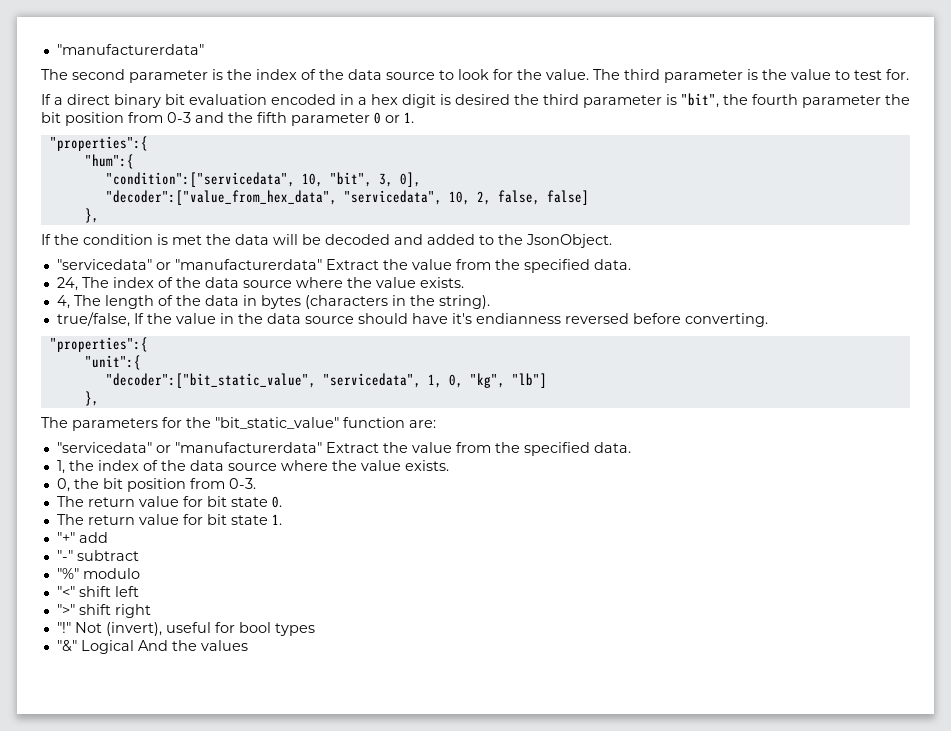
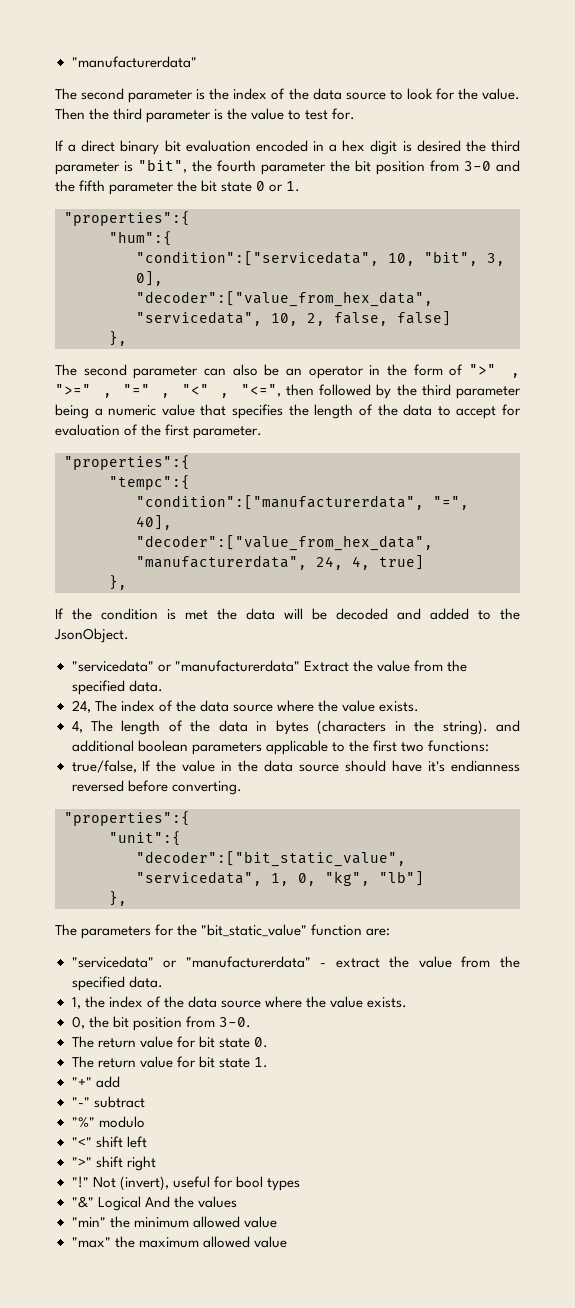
[593,69,620,80] The -> [55,108,110,120] Then the
[167,112,191,123] 0-3 -> [464,161,491,171] 3-0
(370, 119) none -> [177,180,253,192] the bit state
(99, 215) none -> [55,364,520,379] [55,384,521,399] [55,404,522,419] [55,424,263,439] [64,455,190,470] [109,475,190,490] [136,495,469,510] [136,515,172,530] [136,535,433,551] [136,555,424,570] [109,575,127,590] // The second parameter can also be an operator in the form of ">" , ">=" , "=" , "<" , "<=", then followed by the third parameter being a numeric value that specifies the length of the data to accept for evaluation of the first parameter. // "properties":{ // "tempc":{ // "condition":["manufacturerdata", "=", 40], // "decoder":["value_from_hex_data", "manufacturerdata", 24, 4, true] // },
(490, 302) none -> [495,720,520,732] [71,740,489,755] and additional boolean parameters applicable to the first two functions:
[325,442,379,453] Extract -> [320,958,380,968] - extract
[228,478,256,489] 0-3. -> [218,1017,251,1028] 3-0.
(248, 645) none -> [71,1216,277,1228] [71,1236,287,1248] // "min" the minimum allowed value // "max" the maximum allowed value

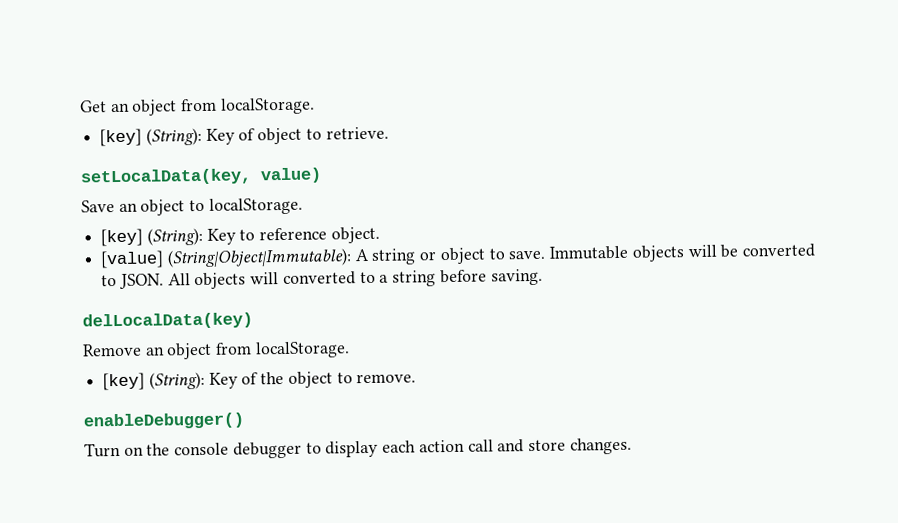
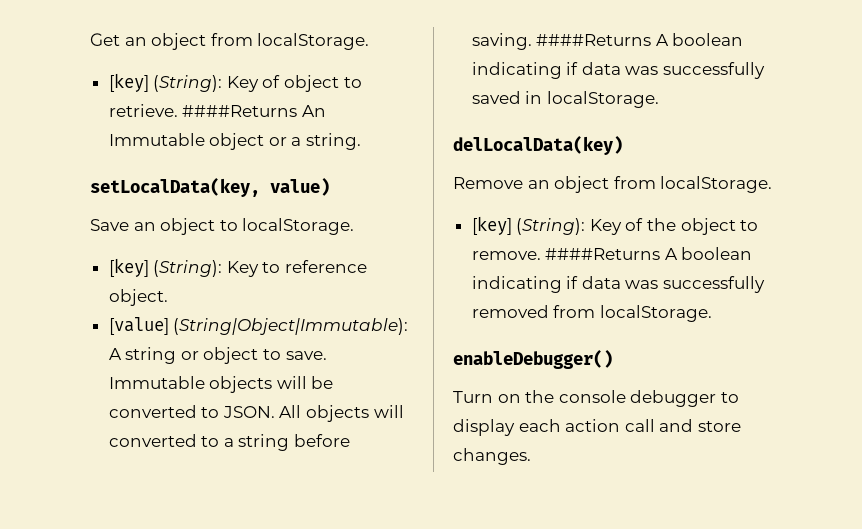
(389, 133) none -> [182,105,326,117] [108,133,362,150] ####Returns An Immutable object or a string.
(543, 277) none -> [536,33,744,46] [471,62,766,79] [471,91,659,108] ####Returns A boolean indicating if data was successfully saved in localStorage.
(417, 378) none -> [545,247,753,260] [471,276,766,293] [471,305,712,322] ####Returns A boolean indicating if data was successfully removed from localStorage.

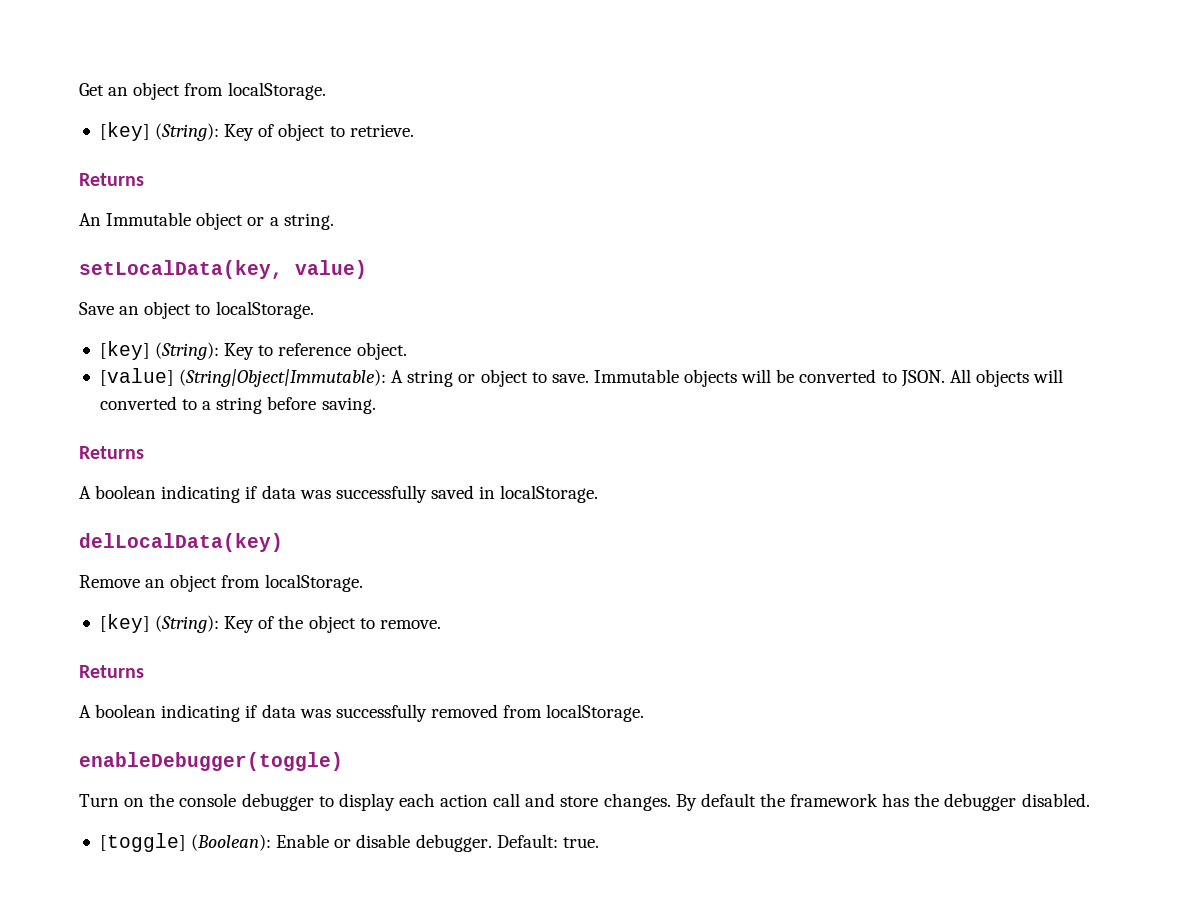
[182,105,298,117] ####Returns -> [79,173,144,186] // Returns //
[536,34,652,46] ####Returns -> [79,446,144,459] // Returns //
[545,248,661,260] ####Returns -> [79,665,144,678] // Returns //
[453,350,613,369] enableDebugger() -> [79,752,343,771] enableDebugger(toggle)
(531, 456) none -> [675,793,1090,811] [99,833,599,852] By default the framework has the debugger disabled. // [toggle] (Boolean): Enable or disable debugger. Default: true.

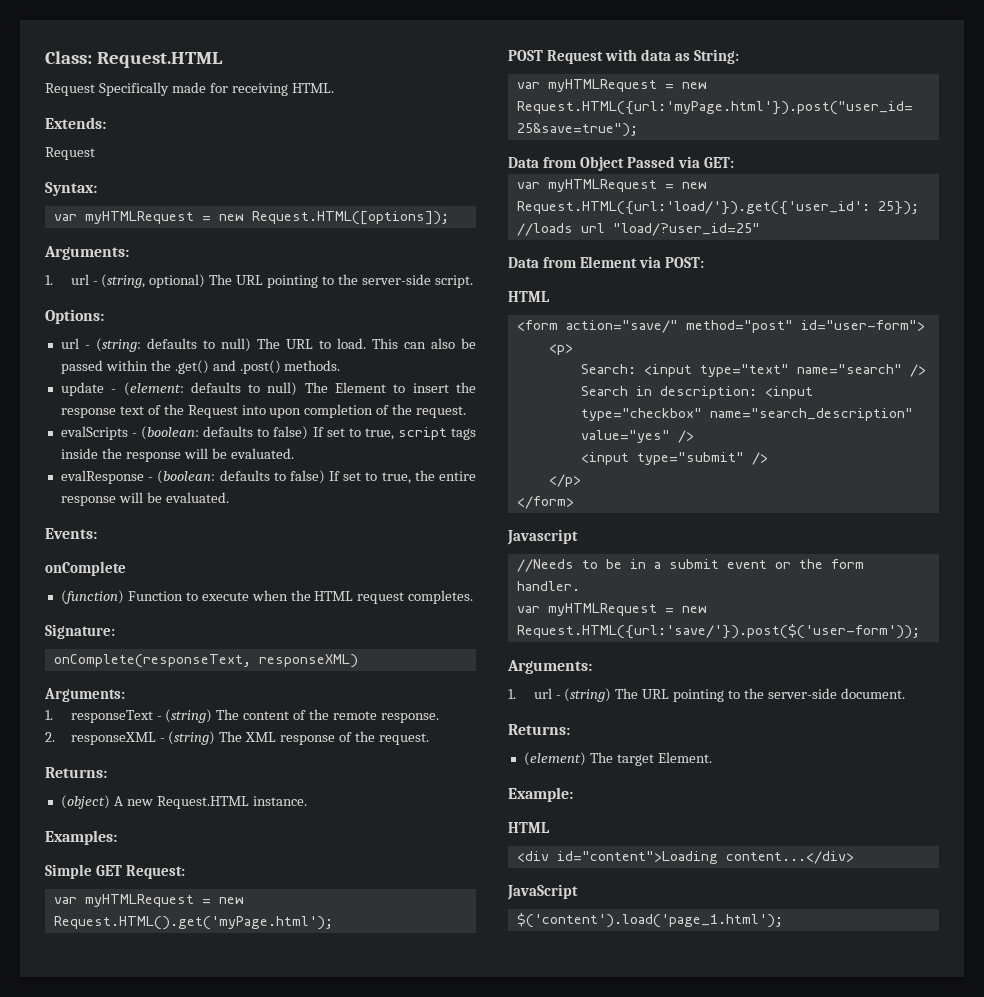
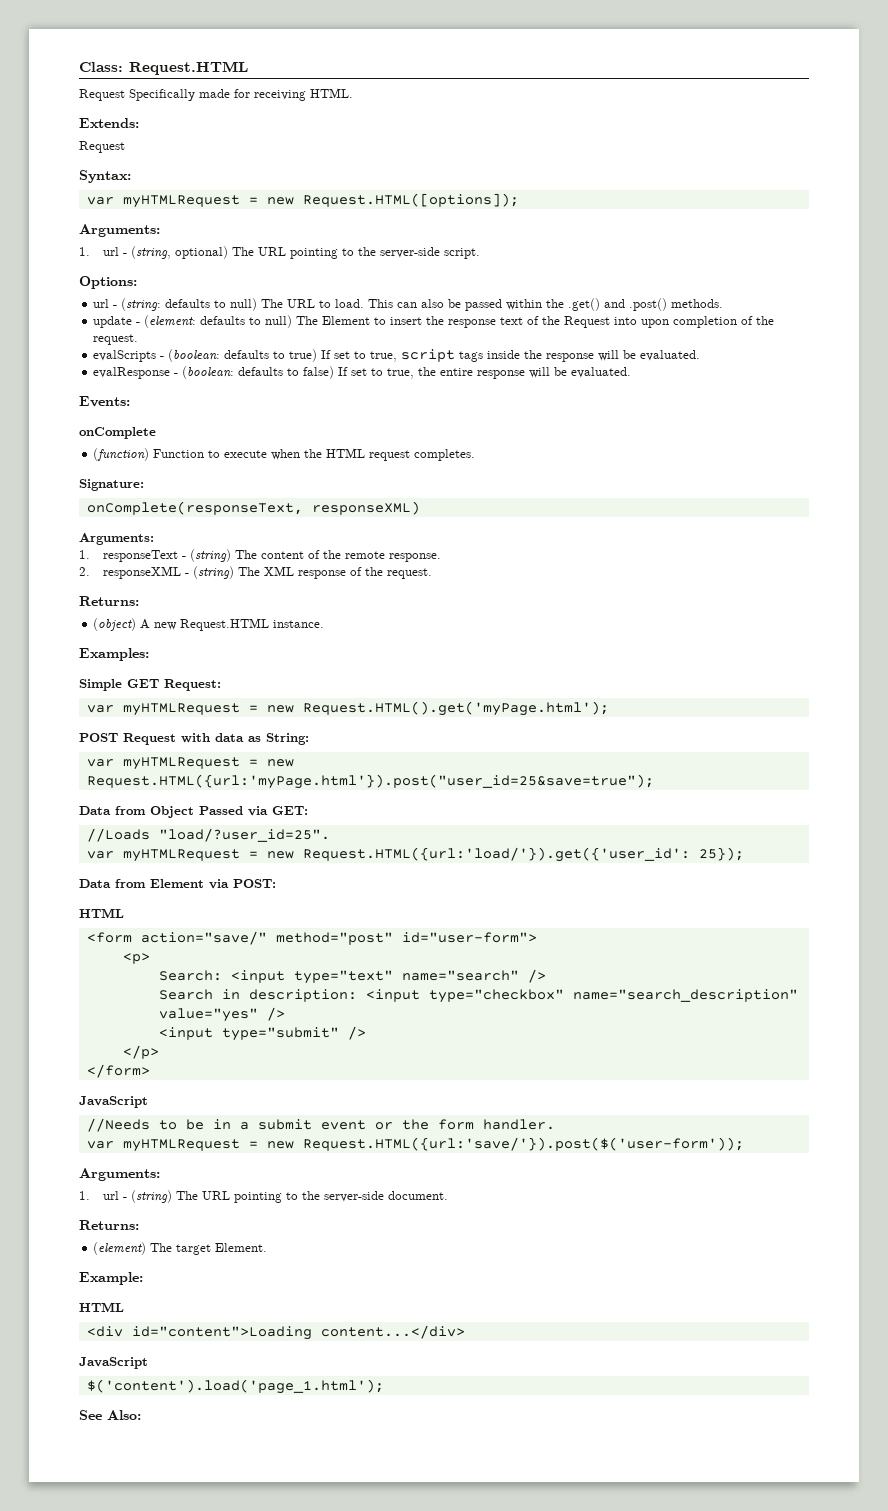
[273,426,309,440] false) -> [289,349,318,362] true)
(734, 162) none -> [86,828,330,842] // //Loads "load/?user_id=25".
[516,223,760,236] //loads url "load/?user_id=25" -> (744, 854) none
[507,529,578,545] Javascript -> [79,1096,148,1108] JavaScript
(783, 920) none -> [79,1410,141,1420] // See Also:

# ACTION ITEM
Copy whichever lines in the listing above contain the word "indicating".

# TASK OUTPUT
(543, 277) none -> [536,33,744,46] [471,62,766,79] [471,91,659,108] ####Returns A boolean indicating if data was successfully saved in localStorage.
(417, 378) none -> [545,247,753,260] [471,276,766,293] [471,305,712,322] ####Returns A boolean indicating if data was successfully removed from localStorage.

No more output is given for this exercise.